One of his eyes now gleamed a molten, unnatural ruby, smoldering even in the low light. The other was a ghostly, washed-out blue, threaded with veins of gold, so pale it looked blind.

Ren stared at him for a long moment, her mouth tightening like she was swallowing glass.

A tremor ran through her lips making it clear she was fighting back tears.

Instead, she forced her mouth into a crooked grin.

"Are you by any chance a half-vampire now, little brother?" she said lightly, guiding him closer to the couch. "Because I really don't know what my poor brother can do now…"

Her voice cracked, just slightly, at the end.

Orion didn't laugh.

But the corners of his mouth twitched.

Ren dropped to a crouch next to him, poking his knee like they were just joking around.

"If you grow fangs, I'm calling dibs on who you bite first." she added. 

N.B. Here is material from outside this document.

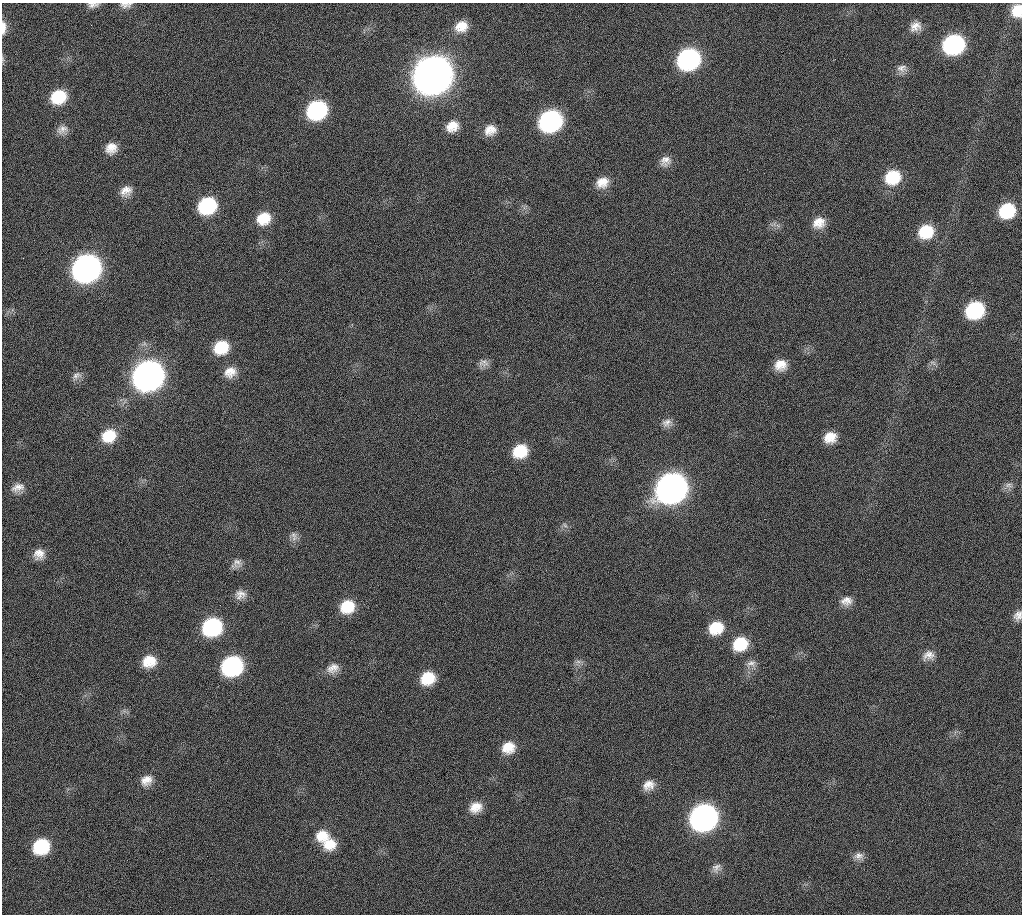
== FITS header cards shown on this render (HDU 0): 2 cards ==
NAXIS1  =                 1020 / length of data axis 1
NAXIS2  =                 912  / length of data axis 2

He huffed a broken sound—a laugh twisted with a slight ache that caused Orion to wince slightly.

Ren bit her lip.

Her throat closed up.

But she smiled wider anyway.

She grabbed the shades and perched them back onto his nose.

"Well," she said cheerfully, her voice wobbling only a little. "There. You're back to looking mysterious and edgy. Perfect."

And because she couldn't stand the silence any longer, she leaned forward and wrapped her arms around him in a tight, fierce and almost desperate hug.

"Don't worry," she said lightly. "You look about ten times cooler now. I give you a solid nine if we get you a leather jacket."

Orion managed another faint smile.

For four days, he had to live blind.

Four days of Ren's laughter filling the void, daring the universe to try and take anything from her brother away.